Here’s the camera photographers have been eagerly waiting for, but does the Fujifilm X-T2 have what it takes to be a DSLR killer? Michael Topham puts it to the test
Fujifilm X-T2: Build & Handling
There was a lot to like about the X-T1’s build quality. It demonstrated that it was strong enough to survive heavy day-to-day use, and the same can be said of the X-T2. Pick it up and you instantly get the impression it’s built to last. And with no fewer than 63 weather seals around the body it reassures you that you can keep shooting in inclement conditions and not let the weather be the judge of when you stop. During my testing the body got a soaking in a torrential rain shower, but didn’t suffer from water ingress or any operational issues. That’s not to say you shouldn’t forget about taking precautionary measures to prevent any long-term damage of course.

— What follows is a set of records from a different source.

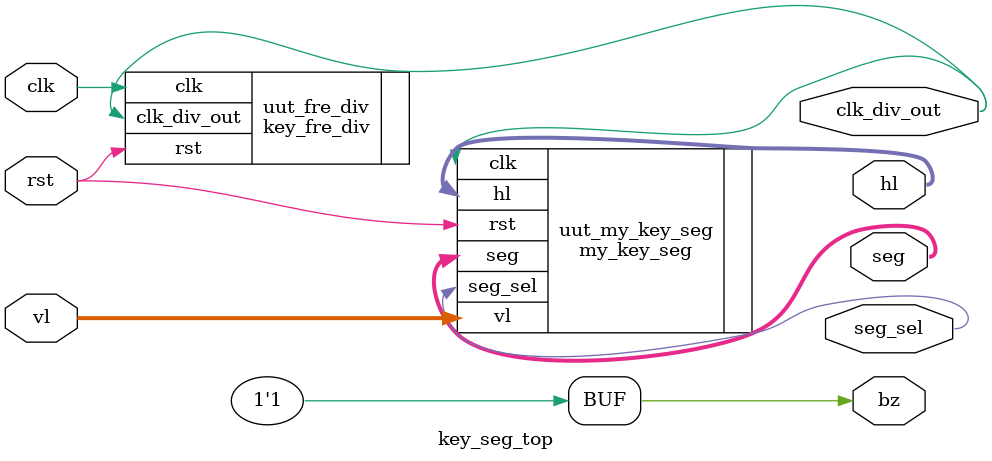
<source format=v>
`include "key_fre_div.v"
`include "key_seg.v"
`include "my_key_seg.v"
module key_seg_top(
						input clk,
						input rst,
						input [3:0] vl,
						output [3:0] hl,
						output seg_sel,
						output [7:0] seg,
						output clk_div_out,
						output bz
);

//wire clk_key;
assign bz = 1;

key_fre_div uut_fre_div(
					.clk(clk),
					.rst(rst),
					.clk_div_out(clk_div_out)
);

my_key_seg uut_my_key_seg(
					.clk(clk_div_out),
					.rst(rst),
					.vl(vl),
					.hl(hl),
					.seg_sel(seg_sel),
					.seg(seg)
);

endmodule

</source>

Although there was nothing glaringly wrong with the X-T1’s ergonomics, changes have been made to make it an even more intuitive and enjoyable camera to operate. The new AF point toggle selector it inherits from the X-Pro2 is a prime example. It saves you shifting the AF point using the four-way controller. It’s great for nudging the AF point quickly and highlights the current position of your AF point with a single press or instantly repositions the AF point back to the centre with a double press. The buttons at the rear feel different to the X-T1’s too – they’re slightly softer when pressed and are well damped.
Those with an eye for detail will notice that the small movie-record button on the top plate has been removed. Users will now find movie mode added to the drive-mode settings beneath the ISO dial, and it’s the shutter button that’s used to commence and end a recording. This itself has changed slightly and not only does it now sit higher on the top plate like the other three dials, it’s threaded so that it can accept the screw-in type of cable release. Below the shutter speed dial are four metering modes (Multi, Spot, Average and Center Weighted), but I did find it rather difficult to get enough of my index finger to rotate it when it was set to average or spot. The same can be said for the drive-mode switch, which has the same design and could be made easier to rotate from its panorama setting.

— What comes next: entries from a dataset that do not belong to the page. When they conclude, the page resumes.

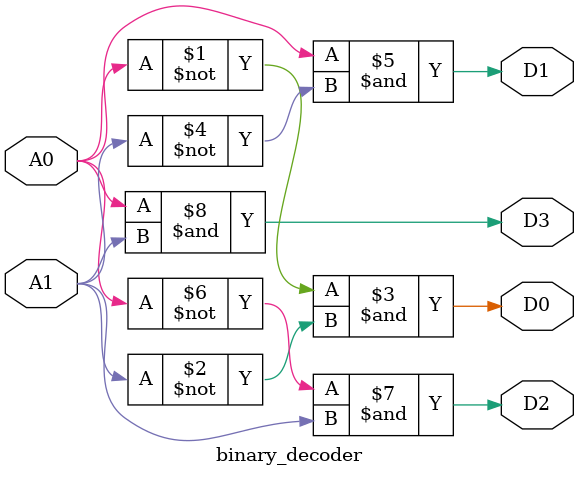
<source format=v>
module binary_decoder
	(
	input wire A0, A1,
	output wire D0, D1, D2, D3
	);
	
	assign D0 = ~A0 & ~A1;
	assign D1 = A0 & ~A1;
	assign D2 = ~A0 & A1;
	assign D3 = A0 & A1;

endmodule
	
	
</source>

The level of customisation on the X-T2 is sublime. Head into the setup menu and enter the button/dial settings and you will be able to assign different tasks to one of the six customizable function buttons around the body. In addition, it’s possible to assign new roles to the rear AE-L and AF-L buttons. In use, I found myself assigning AF-ON to the AE-L button at the rear of the camera for back-button focusing and set wireless communication to the Fn1 button on the top plate to initiate a faster Wi-fi connection, with my mobile devices running the Fujifilm camera remote app.
In similar fashion to the X-Pro2, the X-T2 benefits from dual card slots at the side behind a larger weather-sealed door with a catch to prevent it from opening unexpectedly. It supports the high-speed USH-II standard, and as well as being able to backup both cards simultaneously, you can set the camera to switch to the second card when the first is full, record raw files to one and JPEGs to the other, and specify which you’d prefer to use for recording movie footage. Another minor alternation involves the exposure-compensation dial that now has a ‘C’ setting. This setting gives users the opportunity to dial in up to +/-5EV using the front command dial and check what it’s set to via a small exposure scale that’s presented on the left edge of the screen/EVF. Turning the camera upside down also reveals the tripod thread is now in line with the camera’s optical axis where it was previously offset on the X-T1.

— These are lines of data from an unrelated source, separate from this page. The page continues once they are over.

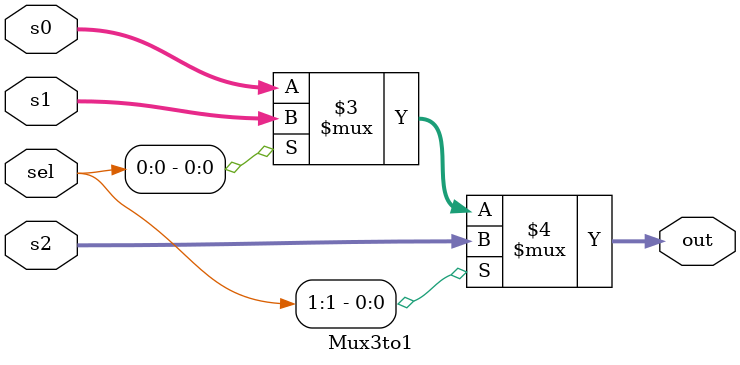
<source format=v>
module Mux3to1 #(
    parameter size = 32
) 
(
    input [1:0] sel,
    input signed [size-1:0] s0,
    input signed [size-1:0] s1,
    input signed [size-1:0] s2,
    output signed [size-1:0] out
);

    assign out = (sel[1] == 1'b1) ? s2 : (sel[0] == 1'b1) ? s1 : s0;
    
endmodule


</source>
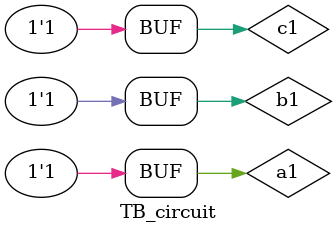
<source format=v>
module TB_circuit;
wire f1;
reg a1,b1,c1;
circuit my_module (a1,b1,c1,f1);
initial
begin
	a1=1'b0; b1=1'b1; c1=1'b0;
#100
	a1=1'b1; b1=1'b1; c1=1'b1;
#100
	a1=1'b1; b1=1'b0; c1=1'b1;
#100
	a1=1'b1; b1=1'b1; c1=1'b1;
end
endmodule

</source>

The X-T2 is fractionally larger and heavier than the X-T1, but when you shut your eyes and pick up one and then the other you really can’t tell the difference. The handgrip fits the average-sized hand very well, and most importantly, it’s a camera that’s extremely comfortable to hold over prolonged spells. While the feel of it in the hand can’t be faulted, the only thing about the camera I’d change if given the option would be the way ISO sensitivity is controlled from the top plate ISO dial.
In hindsight, had Fujifilm introduced a ‘Q’ setting or such to the ISO dial, users could, if they wanted, override the top-plate dial and access ISO via the quick menu or assign it to a function button. This would get around the issue of pulling your hand away from supporting a heavy lens, which I found rather awkward at times with large zooms such as the Fujinon XF 100-400mm f/4.5-5.6 R LM OIS WR.